Minority analysts get less time to probe management than white peers

Financial analysts from minority racial groups enjoy less access to corporate management than their white peers, according to a new study that analyses transcripts from tens of thousands of company conference calls. 

The study found that minority analysts in the US are 5 per cent less likely to be given time to ask questions on company calls than their white peers, and 20 per cent less likely to be given time for a follow-up question, a pattern that was consistent across the 2002-2017 study period.

The opportunity to ask questions in conference calls is not in itself particularly important to the careers of sellside analysts, who work for banks and brokers, the authors argue, but it may be a good proxy for more important forms of discrimination. 

Nate Sharp, one of the authors and a professor of business at Texas A&M University, said that securing private conversations with management teams, for themselves and for clients, is the most highly valued skill for sellside analysts. “If minority analysts are discriminated against in such a public setting, we argue that is probably the floor for discrimination in more private settings,” he said. 

Executives at large public companies in the US remain overwhelmingly white. 

The study, entitled “A Level Playing Field?” was co-authored by Mr Sharp and three other scholars at Texas A&M and Brigham Young University. It looked at interactions of some 7,500 analysts with executives on some 95,000 calls. 
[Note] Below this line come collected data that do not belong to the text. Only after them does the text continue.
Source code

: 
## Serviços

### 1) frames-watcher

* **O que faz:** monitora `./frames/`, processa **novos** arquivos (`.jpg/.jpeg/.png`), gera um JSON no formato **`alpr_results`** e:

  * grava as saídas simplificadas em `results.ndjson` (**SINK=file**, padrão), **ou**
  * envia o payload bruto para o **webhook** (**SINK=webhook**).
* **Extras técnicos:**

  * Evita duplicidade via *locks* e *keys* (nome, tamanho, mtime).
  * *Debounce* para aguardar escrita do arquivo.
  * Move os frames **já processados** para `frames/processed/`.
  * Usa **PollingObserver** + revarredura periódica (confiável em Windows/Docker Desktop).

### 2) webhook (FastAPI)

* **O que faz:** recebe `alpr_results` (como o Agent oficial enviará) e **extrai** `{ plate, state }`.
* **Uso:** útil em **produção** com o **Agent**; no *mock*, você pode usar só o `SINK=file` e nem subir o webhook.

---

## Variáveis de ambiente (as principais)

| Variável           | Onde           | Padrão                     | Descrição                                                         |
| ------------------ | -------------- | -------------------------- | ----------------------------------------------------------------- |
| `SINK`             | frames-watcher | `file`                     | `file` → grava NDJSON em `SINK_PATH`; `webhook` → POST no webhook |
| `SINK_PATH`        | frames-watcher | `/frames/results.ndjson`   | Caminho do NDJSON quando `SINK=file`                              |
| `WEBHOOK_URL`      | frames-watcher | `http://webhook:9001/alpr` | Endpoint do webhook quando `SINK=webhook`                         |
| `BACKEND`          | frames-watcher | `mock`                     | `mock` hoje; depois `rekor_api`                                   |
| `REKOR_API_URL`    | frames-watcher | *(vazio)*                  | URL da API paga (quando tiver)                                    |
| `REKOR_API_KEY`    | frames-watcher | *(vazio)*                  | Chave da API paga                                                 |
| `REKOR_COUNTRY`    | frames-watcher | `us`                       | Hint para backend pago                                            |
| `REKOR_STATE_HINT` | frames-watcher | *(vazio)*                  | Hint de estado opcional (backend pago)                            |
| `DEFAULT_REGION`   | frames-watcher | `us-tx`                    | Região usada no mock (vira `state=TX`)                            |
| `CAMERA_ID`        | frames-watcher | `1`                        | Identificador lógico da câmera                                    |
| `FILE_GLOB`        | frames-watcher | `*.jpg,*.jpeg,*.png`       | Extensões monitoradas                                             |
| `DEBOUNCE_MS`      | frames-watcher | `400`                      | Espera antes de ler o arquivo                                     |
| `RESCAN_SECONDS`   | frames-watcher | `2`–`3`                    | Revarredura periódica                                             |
To ensure that the racial differences in which analysts were chosen to speak were not a byproduct of minority representation at the big “bulge bracket” Wall Street firms, the results were controlled for firm size. The authors also found that the average sizes of the firms where minority and white analysts worked were only slightly different.

The proportion of minority analysts grew dramatically over the study period, from 11 per cent to 21 per cent of the total, but that is still lower than the US population, which is over one-third ethnic minorities. The greater numbers over the period had no effect on interaction with management during calls. 

Minority analysts who have been voted on to Institutional Investor’s prestigious “all-star” analyst list by their clients have the same odds of being allotted time for a question on calls as white analysts, the study found.

But such analysts still have the same, lower odds of being permitted a follow-up question, and the probability of being voted an all-star is 32 per cent lower for minorities than white analysts.